■ **What the exercise asks**
How many lines of the data include the string "href"? State the number and nothing else.

(Data excerpts)
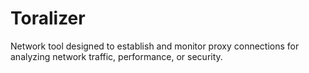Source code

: # Toralizer
Network tool designed to establish and monitor proxy connections for analyzing network traffic, performance, or security.
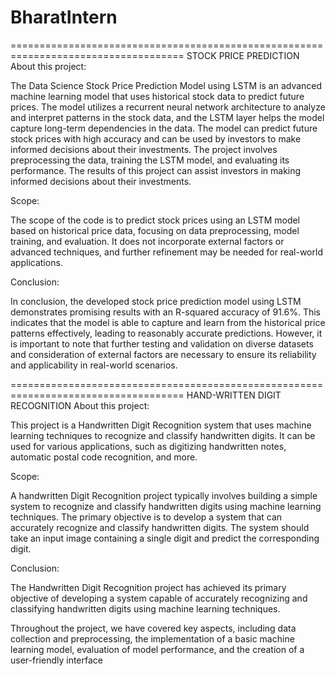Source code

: # BharatIntern

====================================================================================
STOCK PRICE PREDICTION
About this project:

The Data Science Stock Price Prediction Model using LSTM is an advanced machine learning model that uses historical stock data to predict future prices. The model utilizes a recurrent neural network architecture to analyze and interpret patterns in the stock data, and the LSTM layer helps the model capture long-term dependencies in the data. The model can predict future stock prices with high accuracy and can be used by investors to make informed decisions about their investments. The project involves preprocessing the data, training the LSTM model, and evaluating its performance. The results of this project can assist investors in making informed decisions about their investments.

Scope:

The scope of the code is to predict stock prices using an LSTM model based on historical price data, focusing on data preprocessing, model training, and evaluation. It does not incorporate external factors or advanced techniques, and further refinement may be needed for real-world applications.

Conclusion:

In conclusion, the developed stock price prediction model using LSTM demonstrates promising results with an R-squared accuracy of 91.6%. This indicates that the model is able to capture and learn from the historical price patterns effectively, leading to reasonably accurate predictions. However, it is important to note that further testing and validation on diverse datasets and consideration of external factors are necessary to ensure its reliability and applicability in real-world scenarios.

====================================================================================
HAND-WRITTEN DIGIT RECOGNITION
About this project: 

This project is a Handwritten Digit Recognition system that uses machine learning techniques to recognize and classify handwritten digits. It can be used for various applications, such as digitizing handwritten notes, automatic postal code recognition, and more.


Scope:

A handwritten Digit Recognition project typically involves building a simple system to recognize and classify handwritten digits using machine learning techniques. The primary objective is to develop a system that can accurately recognize and classify handwritten digits. The system should take an input image containing a single digit and predict the corresponding digit.



Conclusion:

The Handwritten Digit Recognition project has achieved its primary objective of developing a system capable of accurately recognizing and classifying handwritten digits using machine learning techniques. 

Throughout the project, we have covered key aspects, including data collection and preprocessing, the implementation of a basic machine learning model, evaluation of model performance, and the creation of a user-friendly interface
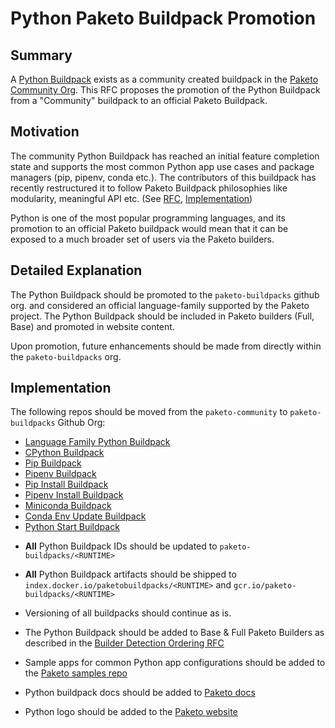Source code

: # Python Paketo Buildpack Promotion

## Summary

A [Python Buildpack](https://github.com/paketo-community/python) exists as a
community created buildpack in the [Paketo Community
Org](https://github.com/paketo-community/python). This RFC proposes the
promotion of the Python Buildpack from a "Community" buildpack to an official
Paketo Buildpack. 

## Motivation

The community Python Buildpack has reached an initial feature completion state
and supports the most common Python app use cases and package managers (pip,
pipenv, conda etc.). The contributors of this buildpack has recently
restructured it to follow Paketo Buildpack philosophies like modularity,
meaningful API etc. (See
[RFC](https://github.com/paketo-buildpacks/rfcs/blob/main/text/python/0001-restructure.md),
[Implementation](https://github.com/paketo-community/python/issues/226))  

Python is one of the most popular programming languages, and its promotion to
an official Paketo buildpack would mean that it can be exposed to a much
broader set of users via the Paketo builders. 

## Detailed Explanation

The Python Buildpack should be promoted to the `paketo-buildpacks` github org.
and considered an official language-family supported by the Paketo project. The
Python Buildpack should be included in Paketo builders (Full, Base) and
promoted in website content.

Upon promotion, future enhancements should be made from directly within the
`paketo-buildpacks` org. 

## Implementation

The following repos should be moved from the `paketo-community` to `paketo-buildpacks` Github Org:
- [Language Family Python Buildpack](https://github.com/paketo-community/python)
- [CPython Buildpack](https://github.com/paketo-community/cpython)
- [Pip Buildpack](https://github.com/paketo-community/pip)
- [Pipenv Buildpack](https://github.com/paketo-community/pipenv)
- [Pip Install Buildpack](https://github.com/paketo-community/pip-install)
- [Pipenv Install Buildpack](https://github.com/paketo-community/pipenv-install)
- [Miniconda Buildpack](https://github.com/paketo-community/miniconda)
- [Conda Env Update Buildpack](https://github.com/paketo-community/conda-env-update)
- [Python Start Buildpack](https://github.com/paketo-community/python-start)

* **All** Python Buildpack IDs should be updated to
	`paketo-buildpacks/<RUNTIME>`

* **All** Python Buildpack artifacts should be shipped to
	`index.docker.io/paketobuildpacks/<RUNTIME>` and
	`gcr.io/paketo-buildpacks/<RUNTIME>`

* Versioning of all buildpacks should continue as is.

* The Python Buildpack should be added to Base & Full Paketo Builders as
	described in the [Builder Detection Ordering
	RFC](https://github.com/paketo-buildpacks/rfcs/blob/main/text/builders/0001-buildpack-order.md)

* Sample apps for common Python app configurations should be added to the
	[Paketo samples repo](https://github.com/paketo-buildpacks/samples)

* Python buildpack docs should be added to [Paketo
	docs](https://paketo.io/docs/buildpacks/)

* Python logo should be added to the [Paketo
	website](https://github.com/paketo-buildpacks/samples)
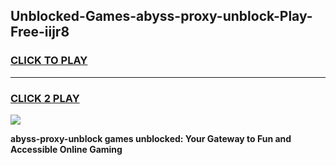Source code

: 
## Unblocked-Games-abyss-proxy-unblock-Play-Free-iijr8
<h3>
<a href="https://premium76.site?title=abyss-proxy-unblock&ref=18A1">CLICK TO PLAY</a></h3>
<hr>

<h3>
<a href="https://premium76.site?title=abyss-proxy-unblock&ref=18A1">CLICK 2 PLAY</a>
  
</h3>

<a href="https://premium76.site?title=abyss-proxy-unblock&ref=18A1"><img src="https://clearcache.store/games.png"></a>


**abyss-proxy-unblock games unblocked: Your Gateway to Fun and Accessible Online Gaming**
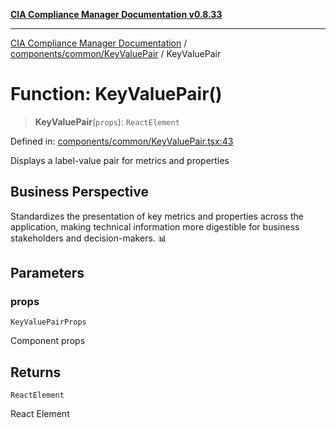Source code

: [**CIA Compliance Manager Documentation v0.8.33**](../../../../README.md)

***

[CIA Compliance Manager Documentation](../../../../modules.md) / [components/common/KeyValuePair](../README.md) / KeyValuePair

# Function: KeyValuePair()

> **KeyValuePair**(`props`): `ReactElement`

Defined in: [components/common/KeyValuePair.tsx:43](https://github.com/Hack23/cia-compliance-manager/blob/1f4f2c51bc48d917eff1eb43881cee05d381f406/src/components/common/KeyValuePair.tsx#L43)

Displays a label-value pair for metrics and properties

## Business Perspective

Standardizes the presentation of key metrics and properties across
the application, making technical information more digestible for
business stakeholders and decision-makers. 📊

## Parameters

### props

`KeyValuePairProps`

Component props

## Returns

`ReactElement`

React Element
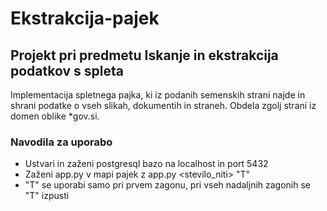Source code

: # Ekstrakcija-pajek
## Projekt pri predmetu Iskanje in ekstrakcija podatkov s spleta 
Implementacija spletnega pajka, ki iz podanih semenskih strani najde in shrani podatke o vseh slikah, dokumentih in straneh. Obdela zgolj strani iz domen oblike *gov.si.
### Navodila za uporabo
- Ustvari in zaženi postgresql bazo na localhost in port 5432
- Zaženi app.py v mapi pajek z app.py <stevilo_niti> "T"
- "T" se uporabi samo pri prvem zagonu, pri vseh nadaljnih zagonih se "T" izpusti

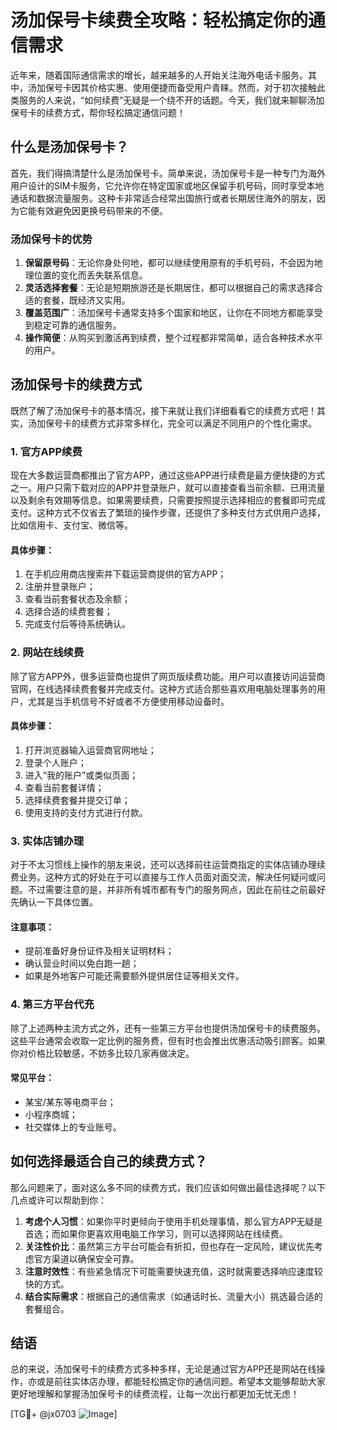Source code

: # 汤加保号卡续费全攻略：轻松搞定你的通信需求

近年来，随着国际通信需求的增长，越来越多的人开始关注海外电话卡服务。其中，汤加保号卡因其价格实惠、使用便捷而备受用户青睐。然而，对于初次接触此类服务的人来说，“如何续费”无疑是一个绕不开的话题。今天，我们就来聊聊汤加保号卡的续费方式，帮你轻松搞定通信问题！

## 什么是汤加保号卡？

首先，我们得搞清楚什么是汤加保号卡。简单来说，汤加保号卡是一种专门为海外用户设计的SIM卡服务，它允许你在特定国家或地区保留手机号码，同时享受本地通话和数据流量服务。这种卡非常适合经常出国旅行或者长期居住海外的朋友，因为它能有效避免因更换号码带来的不便。

### 汤加保号卡的优势

1. **保留原号码**：无论你身处何地，都可以继续使用原有的手机号码，不会因为地理位置的变化而丢失联系信息。
2. **灵活选择套餐**：无论是短期旅游还是长期居住，都可以根据自己的需求选择合适的套餐，既经济又实用。
3. **覆盖范围广**：汤加保号卡通常支持多个国家和地区，让你在不同地方都能享受到稳定可靠的通信服务。
4. **操作简便**：从购买到激活再到续费，整个过程都非常简单，适合各种技术水平的用户。

## 汤加保号卡的续费方式

既然了解了汤加保号卡的基本情况，接下来就让我们详细看看它的续费方式吧！其实，汤加保号卡的续费方式非常多样化，完全可以满足不同用户的个性化需求。

### 1. 官方APP续费

现在大多数运营商都推出了官方APP，通过这些APP进行续费是最方便快捷的方式之一。用户只需下载对应的APP并登录账户，就可以直接查看当前余额、已用流量以及剩余有效期等信息。如果需要续费，只需要按照提示选择相应的套餐即可完成支付。这种方式不仅省去了繁琐的操作步骤，还提供了多种支付方式供用户选择，比如信用卡、支付宝、微信等。

#### 具体步骤：
1. 在手机应用商店搜索并下载运营商提供的官方APP；
2. 注册并登录账户；
3. 查看当前套餐状态及余额；
4. 选择合适的续费套餐；
5. 完成支付后等待系统确认。

### 2. 网站在线续费

除了官方APP外，很多运营商也提供了网页版续费功能。用户可以直接访问运营商官网，在线选择续费套餐并完成支付。这种方式适合那些喜欢用电脑处理事务的用户，尤其是当手机信号不好或者不方便使用移动设备时。

#### 具体步骤：
1. 打开浏览器输入运营商官网地址；
2. 登录个人账户；
3. 进入“我的账户”或类似页面；
4. 查看当前套餐详情；
5. 选择续费套餐并提交订单；
6. 使用支持的支付方式进行付款。

### 3. 实体店铺办理

对于不太习惯线上操作的朋友来说，还可以选择前往运营商指定的实体店铺办理续费业务。这种方式的好处在于可以直接与工作人员面对面交流，解决任何疑问或问题。不过需要注意的是，并非所有城市都有专门的服务网点，因此在前往之前最好先确认一下具体位置。

#### 注意事项：
- 提前准备好身份证件及相关证明材料；
- 确认营业时间以免白跑一趟；
- 如果是外地客户可能还需要额外提供居住证等相关文件。

### 4. 第三方平台代充

除了上述两种主流方式之外，还有一些第三方平台也提供汤加保号卡的续费服务。这些平台通常会收取一定比例的服务费，但有时也会推出优惠活动吸引顾客。如果你对价格比较敏感，不妨多比较几家再做决定。

#### 常见平台：
- 某宝/某东等电商平台；
- 小程序商城；
- 社交媒体上的专业账号。

## 如何选择最适合自己的续费方式？

那么问题来了，面对这么多不同的续费方式，我们应该如何做出最佳选择呢？以下几点或许可以帮助到你：

1. **考虑个人习惯**：如果你平时更倾向于使用手机处理事情，那么官方APP无疑是首选；而如果你更喜欢用电脑工作学习，则可以选择网站在线续费。
2. **关注性价比**：虽然第三方平台可能会有折扣，但也存在一定风险，建议优先考虑官方渠道以确保安全可靠。
3. **注意时效性**：有些紧急情况下可能需要快速充值，这时就需要选择响应速度较快的方式。
4. **结合实际需求**：根据自己的通信需求（如通话时长、流量大小）挑选最合适的套餐组合。

## 结语

总的来说，汤加保号卡的续费方式多种多样，无论是通过官方APP还是网站在线操作，亦或是前往实体店办理，都能轻松搞定你的通信问题。希望本文能够帮助大家更好地理解和掌握汤加保号卡的续费流程，让每一次出行都更加无忧无虑！

[TG💪+ @jx0703 ![Image](https://github.com/user-attachments/assets/dbca1d08-cadb-493c-b0ec-ad6f7a83f270)]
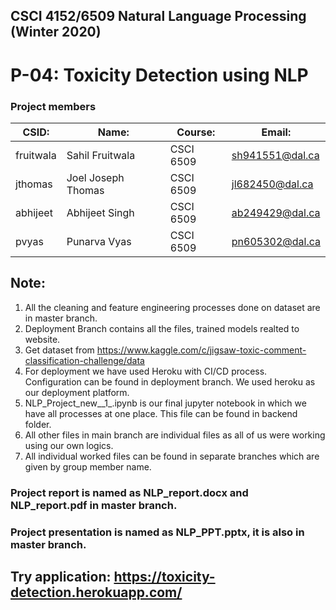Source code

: ## CSCI 4152/6509 Natural Language Processing (Winter 2020)
# P-04: Toxicity Detection using NLP

### Project members

| CSID:        | Name:              | Course:   | Email:          |
|--------------|--------------------|-----------|-----------------|
| fruitwala    | Sahil Fruitwala    | CSCI 6509 | sh941551@dal.ca |
| jthomas      | Joel Joseph Thomas | CSCI 6509 | jl682450@dal.ca |
| abhijeet     | Abhijeet Singh     | CSCI 6509 | ab249429@dal.ca |
| pvyas        | Punarva Vyas       | CSCI 6509 | pn605302@dal.ca |



## Note:

1. All the cleaning and feature engineering processes done on dataset are in master branch.
2. Deployment Branch contains all the files, trained models realted to website.
3. Get dataset from https://www.kaggle.com/c/jigsaw-toxic-comment-classification-challenge/data
4. For deployment we have used Heroku with CI/CD process. Configuration can be found in deployment branch. We used heroku as our deployment platform.
5. NLP\_Project\_new\_\_1_.ipynb is our final jupyter notebook in which we have all processes at one place. This file can be found in backend folder.
6. All other files in main branch are individual files as all of us were working using our own logics.
7. All individual worked files can be found in separate branches which are given by group member name.


### Project report is named as NLP\_report.docx and NLP_report.pdf in master branch.
### Project presentation is named as NLP_PPT.pptx, it is also in master branch.



## Try application: https://toxicity-detection.herokuapp.com/
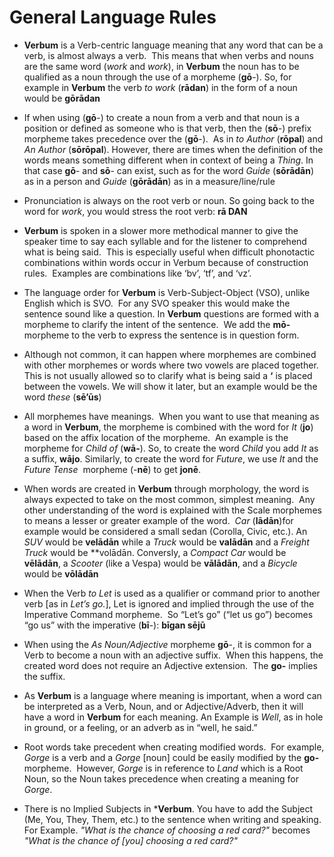# General Language Rules

* **Verbum** is a Verb-centric language meaning that any word that can be a verb, is almost always a verb.&nbsp; This means that when verbs and nouns are the same word (<em>work</em> and <em>work</em>), in **Verbum** the noun has to be qualified as a noun through the use of a morpheme (**gō**-). So, for example in **Verbum** the verb <em>to work</em> (**rādan**) in the form of a noun would be **gōrādan**

* If when using (**gō**-) to create a noun from a verb and that noun is a position or defined as someone who is that verb, then the (**sō**-) prefix morpheme takes precedence over the (**gō**-).&nbsp; As in <em>to Author</em> (**rōpal**) and <em>An Author</em> (**sōrōpal**). However, there are times when the definition of the words means something different when in context of being a <em>Thing</em>. In that case **gō**- and **sō**- can exist, such as for the word <em>Guide</em> (**sōrādān**) as in a person and <em>Guide</em> (**gōrādān**) as in a measure/line/rule

* Pronunciation is always on the root verb or noun. So going back to the word for <em>work</em>, you would stress the root verb: **rā DAN**

* **Verbum** is spoken in a slower more methodical manner to give the speaker time to say each syllable and for the listener to comprehend what is being said.&nbsp; This is especially useful when difficult phonotactic combinations within words occur in Verbum because of construction rules.&nbsp; Examples are combinations like ‘bv’, ‘tf’, and ‘vz’.

* The language order for **Verbum** is Verb-Subject-Object (VSO), unlike English which is SVO.&nbsp; For any SVO speaker this would make the sentence sound like a question. In **Verbum** questions are formed with a morpheme to clarify the intent of the sentence.&nbsp; We add the **mō-** morpheme to the verb to express the sentence is in question form.

* Although not common, it can happen where morphemes are combined with other morphemes or words where two vowels are placed together.&nbsp; This is not usually allowed so to clarify what is being said a **‘** is placed between the vowels. We will show it later, but an example would be the word <em>these</em> (**sē’ūs**)&nbsp;

* All morphemes have meanings.&nbsp; When you want to use that meaning as a word in **Verbum**, the morpheme is combined with the word for <em>It </em>(**jo**) based on the affix location of the morpheme.&nbsp; An example is the morpheme for <em>Child of</em> (**wā-**). So, to create the word <em>Child</em> you add <em>It</em> as a suffix, **wājo**. Similarly, to create the word for <em>Future</em>, we use <em>It</em> and the <em>Future Tense </em>&nbsp;morpheme (-**nē**) to get **jonē**.

* When words are created in **Verbum** through morphology, the word is always expected to take on the most common, simplest meaning.&nbsp; Any other understanding of the word is explained with the Scale morphemes to means a lesser or greater example of the word.&nbsp; <em>Car</em> (**lādān**)for example would be considered a small sedan (Corolla, Civic, etc.).  An <em>SUV</em> would be **velādān** while a <em>Truck</em> would be **valādān** and a <em>Freight Truck</em> would be **volādān.  Conversly, a <em>Compact Car</em> would be **vēlādān**, a <em>Scooter</em> (like a Vespa) would be **vālādān**, and a <em>Bicycle</em> would be **vōlādān**

* When the Verb <em>to Let</em> is used as a qualifier or command prior to another verb [as in <em>Let’s go.</em>], Let is ignored and implied through the use of the Imperative Command morpheme.&nbsp; So “Let’s go” (“let us go”) becomes “go us” with the imperative (**bī**-): **bīgan sējū**

* When using the <em>As Noun/Adjective</em> morpheme **gō**-, it is common for a Verb to become a noun with an adjective suffix.&nbsp; When this happens, the created word does not require an Adjective extension.&nbsp; The **go-** implies the suffix.

* As **Verbum** is a language where meaning is important, when a word can be interpreted as a Verb, Noun, and or Adjective/Adverb, then it will have a word in **Verbum** for each meaning. An Example is <em>Well</em>, as in hole in ground, or a feeling, or an adverb as in “well, he said.”

* Root words take precedent when creating modified words.&nbsp; For example, <em>Gorge</em> is a verb and a <em>Gorge</em> [noun] could be easily modified by the **go-** morpheme.&nbsp; However, <em>Gorge</em> is in reference to <em>Land</em> which is a Root Noun, so the Noun takes precedence when creating a meaning for <em>Gorge</em>.

* There is no Implied Subjects in ***Verbum**.  You have to add the Subject (Me, You, They, Them, etc.) to the sentence when writing and speaking.  For Example.  *"What is the chance of choosing a red card?"* becomes *"What is the chance of [you] choosing a red card?"*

■ **Answer space**
3